Imperium #2 makes one thing abundantly clear; to be a hero you have to do some pretty awful things.
The official description from Valiant:
A psychic dictator, an inhuman robot, a mad scientist, a murderous alien and a super powered terrorist are about to try and take over the world… And you’re going to be rooting for them every step of the way.
Joshua Dysart likes to get his hands dirty and his characters, his heroes, he covers in blood but for all the right reasons. Valiant, unlike most superhero publishers, like to keep their heroes and villains in very grey areas and Imperium is the epitome of that. Dysart has always infused ultimate baddie, Toyo Harada, with the ability to kill, destroy and obliterate anything that stands in the way of his mission to create peace and a utopia on Earth. Imperium #1 lays his foundation but issue #2 focuses on the flip side of the coin.
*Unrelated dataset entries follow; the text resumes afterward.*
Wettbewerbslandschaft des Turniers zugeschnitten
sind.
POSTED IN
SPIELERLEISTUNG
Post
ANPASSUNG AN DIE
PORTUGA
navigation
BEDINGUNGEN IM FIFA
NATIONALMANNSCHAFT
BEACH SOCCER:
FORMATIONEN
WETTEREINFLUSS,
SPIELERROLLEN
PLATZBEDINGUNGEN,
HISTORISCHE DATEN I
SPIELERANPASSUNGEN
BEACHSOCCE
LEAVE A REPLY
Imperium #2 focuses on the H.A.R.D. Corps, primarily their leader, Gravedog. Dysart gives us a set of “heroes” you can most definitely root against and shift your cheers to Harada and his mission, not matter the brutality. Since Harbinger, Dysart is dialed in to ambiguous villains and Imperium #2 raises the bar to the next level. By the end readers might not know who’s side they’re on but they will know they have read one hell of a comic!
Doug Braithwaite is outstanding as usual. His ability to balance the clean lines of high-tech soldiers, the super-powered psiots with the grit and sketchiness of a middle eastern war-zone in near perfect. His character designs are solid and Mech Major is incredibly unique and a fresh take on a robot made for war. His design alone makes it a reader favorite and Dysart’s characterization of this A.I. takes it over the top. Give us a Mech Major book soon!
Imperium #2 turns on a dime at the end of the issue and, quite frankly, as a reader I shouldn’t have been surprised, given Dysart’s track record, but I most certainly was. The first two issues of this series has crammed so much information, mistrust, deceit and drama that readers are pulled in a tug of war of loyalties but the story never suffers and is better off in the long run. If you like your heroes and villains explicitly defined in terms of good and bad Imperium #2 may drive you mad. But if you simply love great storytelling, grand action and incredibly interesting characters, don’t miss this book. It’s as good as any Valiant book has been of late and I dare say it’s better.